To the consternation of my family and surprise of my friends I decided to leave HUD entirely and move to New York because that’s where all the theatre was happening and I could work on my disfluency in anonymity. My plan was to go all in with exercises, classes, auditions and work if I could get it and then move back to San Francisco and HUD with a resonant unobstructed voice. Hah!! Shows you what I knew. Actually, I did have an emotional sense of what I was doing. I knew that this experience that I was embarking on had to be painful, a mixture of fear, humiliation and dread, in order for me to be successful. It was just this sixth sense I had about this journey. It wasn’t until years later that I learned there was a clinical speech therapy term for it – desensitizing. The more times you expose yourself the more chances you have to chip away at the block obstructing your natural voice. Once in New York I had a regimen and I became a maniac in following it; speech and voice exercises everyday for weeks, months, on end. Then I started auditioning to challenge myself though always hesitant that I might land a part. The first role I landed was a small supporting role, Brighella, in The Servant of Two Masters with Pan Asian Repertory Theater. I didn’t have any problems with the few lines I had but going out in front of an audience was difficult and the Director kept admonishing me for hiding my face. I got through the first theatre experience and felt really good about myself. The second role I landed was more substantial and I really labored over that script. What I discovered at ACT was that the script work help keep my mind off the words and lines that were going to give me problems. I broke down all of my scenes into beats and I gave myself an objective and obstacle in every beat. I also wrote an extensive biography about my character, from birth to death. I did have difficulty with three lines in that play and I overcame them by putting a pause in one and changing the word order in the other two. Apparently people liked what I did in that role because I got a talent manager and invitations to audition after we closed. I didn’t do my voice and speech regimen during rehearsals or the run of the play but after closing I went right back to it. It became so ingrained in me that if I didn’t do the regimen I felt I had unfinished business at the end of the day. I got hooked and started to audition for everything and seeking more opportunities to fail.

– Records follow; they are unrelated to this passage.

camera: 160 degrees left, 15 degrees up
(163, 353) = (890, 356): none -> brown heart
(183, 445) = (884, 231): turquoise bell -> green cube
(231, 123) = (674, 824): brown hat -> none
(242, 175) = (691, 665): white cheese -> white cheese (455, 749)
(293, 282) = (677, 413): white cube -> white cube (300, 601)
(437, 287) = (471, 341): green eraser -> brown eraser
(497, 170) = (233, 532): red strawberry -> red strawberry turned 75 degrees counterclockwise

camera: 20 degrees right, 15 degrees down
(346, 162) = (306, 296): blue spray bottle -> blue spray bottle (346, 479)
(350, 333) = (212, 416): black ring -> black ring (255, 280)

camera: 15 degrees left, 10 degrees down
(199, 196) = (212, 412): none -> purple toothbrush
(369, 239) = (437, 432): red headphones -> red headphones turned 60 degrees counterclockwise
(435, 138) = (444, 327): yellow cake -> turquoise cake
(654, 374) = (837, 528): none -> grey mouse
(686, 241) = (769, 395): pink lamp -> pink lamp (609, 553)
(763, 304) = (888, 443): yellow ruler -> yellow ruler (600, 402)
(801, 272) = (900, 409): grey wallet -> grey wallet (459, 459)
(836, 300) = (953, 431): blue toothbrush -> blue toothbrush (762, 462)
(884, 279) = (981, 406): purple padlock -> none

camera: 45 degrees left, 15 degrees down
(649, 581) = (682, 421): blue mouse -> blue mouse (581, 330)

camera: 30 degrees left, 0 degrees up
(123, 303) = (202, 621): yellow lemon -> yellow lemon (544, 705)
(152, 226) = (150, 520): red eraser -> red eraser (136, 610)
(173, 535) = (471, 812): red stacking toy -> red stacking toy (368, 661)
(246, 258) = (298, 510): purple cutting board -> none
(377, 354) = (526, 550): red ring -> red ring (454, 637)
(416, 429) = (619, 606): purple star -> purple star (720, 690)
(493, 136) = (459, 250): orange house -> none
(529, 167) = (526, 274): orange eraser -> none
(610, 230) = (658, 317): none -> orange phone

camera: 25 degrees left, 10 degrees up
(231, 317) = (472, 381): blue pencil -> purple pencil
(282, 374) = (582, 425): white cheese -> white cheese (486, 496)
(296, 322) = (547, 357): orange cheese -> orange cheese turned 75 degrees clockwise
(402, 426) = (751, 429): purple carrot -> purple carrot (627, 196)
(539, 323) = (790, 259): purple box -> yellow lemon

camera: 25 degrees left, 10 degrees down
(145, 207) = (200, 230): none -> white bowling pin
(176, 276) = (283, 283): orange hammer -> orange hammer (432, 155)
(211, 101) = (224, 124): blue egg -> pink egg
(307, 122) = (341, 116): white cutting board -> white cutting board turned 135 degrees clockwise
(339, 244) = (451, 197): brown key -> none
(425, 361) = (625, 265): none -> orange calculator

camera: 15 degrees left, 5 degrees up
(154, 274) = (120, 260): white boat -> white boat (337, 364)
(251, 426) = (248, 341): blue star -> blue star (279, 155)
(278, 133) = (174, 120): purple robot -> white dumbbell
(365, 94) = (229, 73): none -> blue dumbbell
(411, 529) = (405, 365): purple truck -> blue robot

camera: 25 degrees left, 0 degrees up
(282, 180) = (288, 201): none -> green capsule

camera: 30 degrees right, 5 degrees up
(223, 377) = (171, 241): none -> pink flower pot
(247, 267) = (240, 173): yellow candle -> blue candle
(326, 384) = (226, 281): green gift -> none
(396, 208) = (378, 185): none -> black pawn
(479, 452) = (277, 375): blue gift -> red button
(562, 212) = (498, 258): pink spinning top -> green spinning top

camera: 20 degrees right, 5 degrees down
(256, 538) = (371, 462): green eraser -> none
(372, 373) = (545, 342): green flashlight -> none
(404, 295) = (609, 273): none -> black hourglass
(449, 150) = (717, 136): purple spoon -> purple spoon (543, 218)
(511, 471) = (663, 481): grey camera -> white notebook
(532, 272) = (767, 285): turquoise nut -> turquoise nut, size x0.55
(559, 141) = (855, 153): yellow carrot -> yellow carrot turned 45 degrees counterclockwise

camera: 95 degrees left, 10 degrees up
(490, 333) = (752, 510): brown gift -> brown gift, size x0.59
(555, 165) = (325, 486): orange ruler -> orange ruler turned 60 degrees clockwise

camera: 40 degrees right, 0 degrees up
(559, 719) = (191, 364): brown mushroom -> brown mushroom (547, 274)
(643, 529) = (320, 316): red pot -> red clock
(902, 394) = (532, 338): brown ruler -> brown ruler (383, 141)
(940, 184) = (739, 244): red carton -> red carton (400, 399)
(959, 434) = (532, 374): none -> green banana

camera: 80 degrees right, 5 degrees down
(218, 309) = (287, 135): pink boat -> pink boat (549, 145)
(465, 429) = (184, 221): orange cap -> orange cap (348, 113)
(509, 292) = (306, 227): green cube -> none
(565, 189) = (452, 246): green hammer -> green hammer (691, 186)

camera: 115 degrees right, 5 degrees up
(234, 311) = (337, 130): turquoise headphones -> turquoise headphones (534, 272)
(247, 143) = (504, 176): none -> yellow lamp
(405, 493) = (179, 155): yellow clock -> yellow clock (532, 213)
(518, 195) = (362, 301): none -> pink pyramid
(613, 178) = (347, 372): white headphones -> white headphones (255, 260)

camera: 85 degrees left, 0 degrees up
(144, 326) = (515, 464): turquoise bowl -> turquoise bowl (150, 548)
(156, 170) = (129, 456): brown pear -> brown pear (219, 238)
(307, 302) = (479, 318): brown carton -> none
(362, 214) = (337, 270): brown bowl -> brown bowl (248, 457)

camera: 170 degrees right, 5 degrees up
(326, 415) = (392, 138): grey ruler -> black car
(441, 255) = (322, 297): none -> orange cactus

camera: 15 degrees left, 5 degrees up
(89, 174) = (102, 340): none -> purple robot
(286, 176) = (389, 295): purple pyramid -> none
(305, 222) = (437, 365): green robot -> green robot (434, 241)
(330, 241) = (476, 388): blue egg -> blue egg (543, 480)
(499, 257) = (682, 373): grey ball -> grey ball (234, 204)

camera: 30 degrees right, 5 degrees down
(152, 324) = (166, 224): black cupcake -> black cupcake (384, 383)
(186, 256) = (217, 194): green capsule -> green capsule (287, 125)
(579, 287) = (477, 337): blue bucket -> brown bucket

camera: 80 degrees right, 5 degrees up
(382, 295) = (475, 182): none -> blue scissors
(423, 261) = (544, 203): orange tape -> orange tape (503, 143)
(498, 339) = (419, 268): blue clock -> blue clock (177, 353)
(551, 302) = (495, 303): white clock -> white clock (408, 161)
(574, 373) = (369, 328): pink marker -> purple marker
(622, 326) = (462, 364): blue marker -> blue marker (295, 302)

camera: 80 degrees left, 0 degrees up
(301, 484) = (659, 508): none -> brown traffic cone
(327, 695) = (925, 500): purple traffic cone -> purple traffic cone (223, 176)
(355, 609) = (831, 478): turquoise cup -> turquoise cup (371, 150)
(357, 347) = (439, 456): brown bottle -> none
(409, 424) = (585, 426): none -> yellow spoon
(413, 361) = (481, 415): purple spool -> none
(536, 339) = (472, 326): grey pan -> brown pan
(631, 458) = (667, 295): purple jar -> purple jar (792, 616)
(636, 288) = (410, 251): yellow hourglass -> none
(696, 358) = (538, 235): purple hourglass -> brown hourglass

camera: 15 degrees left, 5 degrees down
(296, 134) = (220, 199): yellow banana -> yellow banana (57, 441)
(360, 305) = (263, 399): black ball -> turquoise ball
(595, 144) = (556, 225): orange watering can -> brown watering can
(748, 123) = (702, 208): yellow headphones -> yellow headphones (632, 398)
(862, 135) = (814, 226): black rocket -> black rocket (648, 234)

                                                                                     ever tried, ever failed,

                                                                                    no matter.

                                                                                   try harder, fail harder,

                                                                                  fail better.

                                                                                                   Samuel Beckett

I can’t exactly say when I lost my disfluency because it goes away in micro-fragments, noticeable in a way that you might stop and think to yourself, “jeez, I haven’t blocked in a week”, then you go about your day. It’s that subtle. Unlike the anxiety and trauma that surfaces as you grow into the disfluency. I’ve often analyzed what it was that I did to myself and I’ve concluded that I rewired my brain. All of those tricks and habits that had become instincts over the years to mask my disfluency had developed their own synapses and byways in my brain in service of protecting me. The relentless, monotonous, voice and speech exercises and the voluminous instances of desensitizing served to break up those hardened impulses and allow other newer synapses born of confidence, self-esteem and fewer instances of failure to grow and takeover my mental process of speech. I accomplished what I set out to accomplish when I moved to NYC. I just didn’t think it would take so long. The most liberating aspect of where I am today? The absence of that emotional weight in the morning when I got up that asked the question, “am I going to have a good day or bad day today?”